Personal information
- Born: September 29, 1986 (age 39) San Antonio, Texas, U.S.
- Height: 6 ft 0 in (1.83 m)
- Weight: 226 lb (103 kg)

Career information
- High school: O'Connor (TX)
- College: Texas A&M
- Position: Linebacker

Career history
- Texas A&M (2011) Strength & conditioning assistant; Fresno State (2012–2013) Graduate assistant; Eastern Illinois (2014–2015) Linebackers coach; Eastern Illinois (2016) Co-defensive coordinator & safeties coach; New Orleans Saints (2017–2018) Defensive assistant; New Orleans Saints (2019) Assistant linebackers coach; New Orleans Saints (2020–2024) Linebackers coach; Cincinnati Bengals (2025–present) Linebackers coach;

= Michael Hodges (American football) =

American football player and coach (born 1986)

Michael Hodges (born September 29, 1986) is an American football coach who is the linebackers coach for the Cincinnati Bengals of the National Football League (NFL).

== Playing career ==
Hodges initially played college football at the United States Air Force Academy, before transferring to Blinn College in Brenham, Texas before opting to walk-on at Texas A&M. As a senior, he was awarded the Aggie Heart Award, the highest honor given to a senior.

== Coaching career ==
After his playing career ended, Hodges worked as a strength & conditioning assistant at Texas A&M while he worked on his master's degree. He then went on to coach at Fresno State as a graduate assistant working with the inside linebackers from 2012 to 2013. Hodges was hired to coach linebackers at Eastern Illinois in 2014, and was eventually promoted to co-defensive coordinator in 2016.

=== New Orleans Saints ===
Hodges was hired by the New Orleans Saints in 2017 to work as a defensive assistant.
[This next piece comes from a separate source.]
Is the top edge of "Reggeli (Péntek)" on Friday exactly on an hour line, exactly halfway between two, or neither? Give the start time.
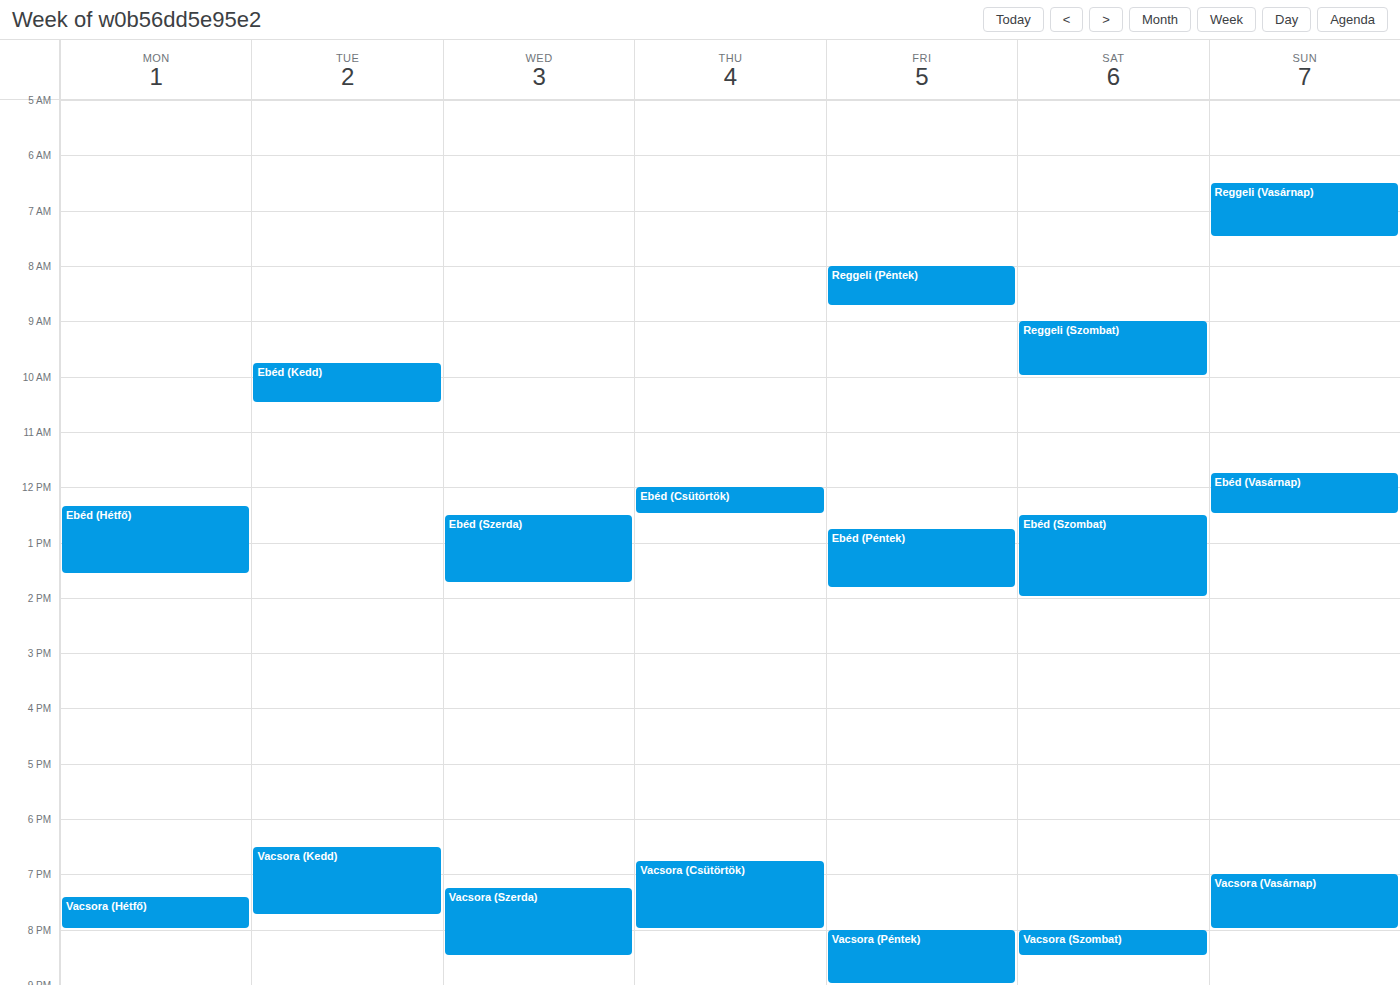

He was promoted to assistant linebackers coach in 2019.

He was promoted to linebackers coach in 2020 following the departure of Mike Nolan.

=== Cincinnati Bengals ===
Hodges was hired by the Cincinnati Bengals as their linebackers coach on January 27, 2025.

== Personal life ==
A native of Helotes, Texas, Hodges graduated from Texas A&M University with both a BS in Sports Management and a master's degree in marketing. He and his wife Ashley have two children.